Integrated nitrogen (N) management has been adopted for the cultivation of ‘super’ rice to achieve high yield while minimizing environmental risks. How soil microbial communities respond to integrated N management in ‘super’ rice production remains unclear. Five years of field experiment was conducted under a wheat–rice system, with four treatments: conventional farming practices (300 kg ha^–1 N), reduced (270 kg ha^–1) and increase N (360 kg ha^–1) application coupled with increased planting density and accurate irrigation, and a non-N control. The results showed that after five years of treatment, the predominant bacterial phyla shifted from Proteobacteria (22.99%), Acidobacteria (17.04%), and Chloroflexi (14.43%), to Proteobacteria (30.83%), Chloroflexi (20.9%), and Actinobacteria (16.07%).

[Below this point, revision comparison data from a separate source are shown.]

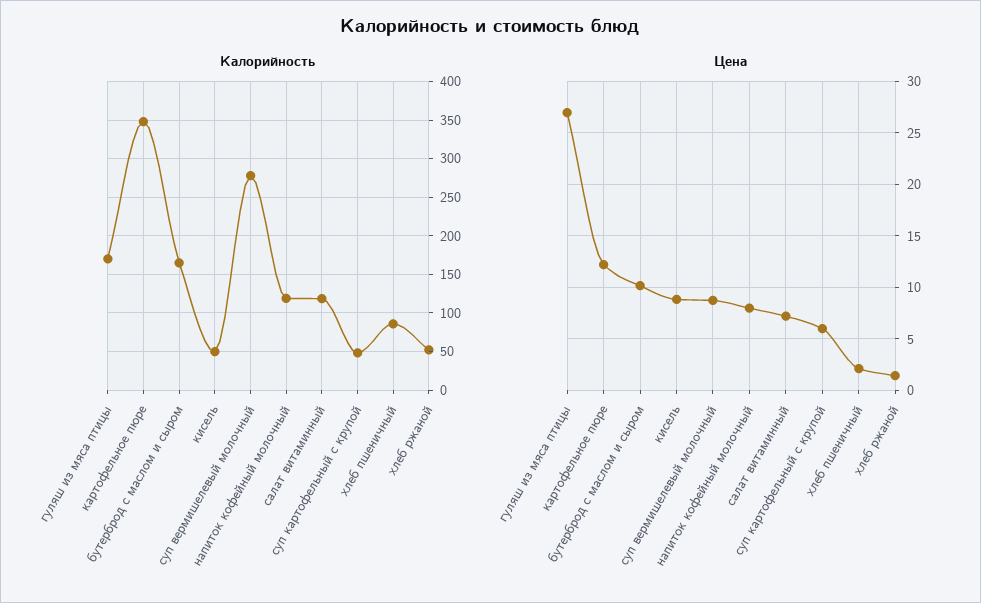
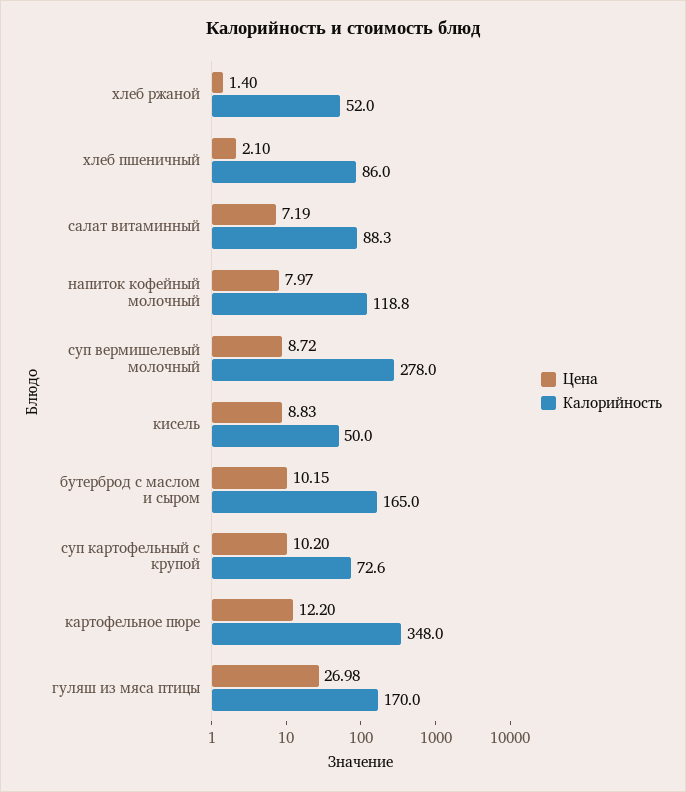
  {
    "Калорийность": {
      "гуляш из мяса птицы": 170,
      "картофельное пюре": 348,
      "бутерброд с маслом и сыром": 165,
      "кисель": 50,
      "суп вермишелевый молочный": 278,
      "напиток кофейный молочный": 118.8,
-     "салат витаминный": 120,
+     "салат витаминный": 88.3,
-     "суп картофельный с крупой": 50,
+     "суп картофельный с крупой": 72.6,
      "хлеб пшеничный": 86,
      "хлеб ржаной": 52
    },
    "Цена": {
      "гуляш из мяса птицы": 26.98,
      "картофельное пюре": 12.2,
      "бутерброд с маслом и сыром": 10.15,
      "кисель": 8.83,
      "суп вермишелевый молочный": 8.72,
      "напиток кофейный молочный": 7.97,
      "салат витаминный": 7.19,
-     "суп картофельный с крупой": 6,
+     "суп картофельный с крупой": 10.2,
      "хлеб пшеничный": 2.1,
      "хлеб ржаной": 1.4
    }
  }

The structure of soil bacterial community differed among the treatments, with available phosphorus contents and pH as key drivers in the first year and NO₃^--N content in the fifth year. The highest soil N content was detected in the treatment with increased N application, whereas the reduction of N application led to a 32% decrease in soil NO₃^–-N content. A greater difference was detected in N functional groups in the fifth year than the first year. Following reduced N application, there was also an increased proportion of N-transforming groups, including those involved in aerobic ammonia oxidation, aerobic nitrate oxidation, nitrate denitrification, and nitrite denitrification. Collectively, N fertilizer reduction coupled with accurate irrigation was most effective in regulating soil bacterial communities, especially those associated with N transformation in ‘super’ rice cultivation.